** DATA UNDER STUDY follows **

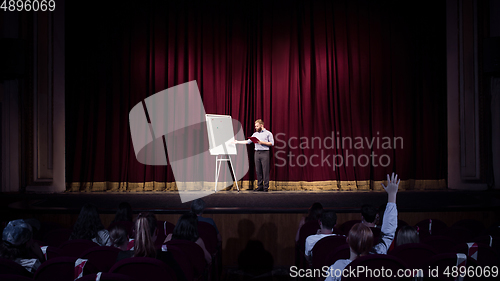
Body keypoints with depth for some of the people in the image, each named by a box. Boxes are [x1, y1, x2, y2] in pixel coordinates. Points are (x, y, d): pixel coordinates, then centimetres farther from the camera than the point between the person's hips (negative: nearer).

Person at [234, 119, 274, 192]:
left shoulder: (268, 133, 2)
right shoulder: (255, 134, 17)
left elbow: (272, 143, -4)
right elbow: (248, 142, 17)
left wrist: (262, 142, -12)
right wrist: (237, 142, 13)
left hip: (265, 153, -5)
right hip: (257, 153, 5)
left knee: (265, 170, -6)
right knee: (258, 171, 4)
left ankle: (266, 187, -3)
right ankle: (260, 186, 10)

** End of DATA UNDER STUDY **

EXERCISE OBJECTIVE: Update all the records above by replacing "ankle" with "heel" wherever it appears, keeping everything else the same, and omit the pictures from your answer.

ANSWER TO THIS TASK:
Body keypoints with depth for some of the people in the image, each named by a box. Boxes are [x1, y1, x2, y2] in pixel coordinates. Points are (x, y, d): pixel coordinates, then centimetres farther from the camera than the point between the person's hips (negative: nearer).

Person at [234, 119, 274, 192]:
left shoulder: (268, 133, 2)
right shoulder: (255, 134, 17)
left elbow: (272, 143, -4)
right elbow: (248, 142, 17)
left wrist: (262, 142, -12)
right wrist: (237, 142, 13)
left hip: (265, 153, -5)
right hip: (257, 153, 5)
left knee: (265, 170, -6)
right knee: (258, 171, 4)
left heel: (266, 187, -3)
right heel: (260, 186, 10)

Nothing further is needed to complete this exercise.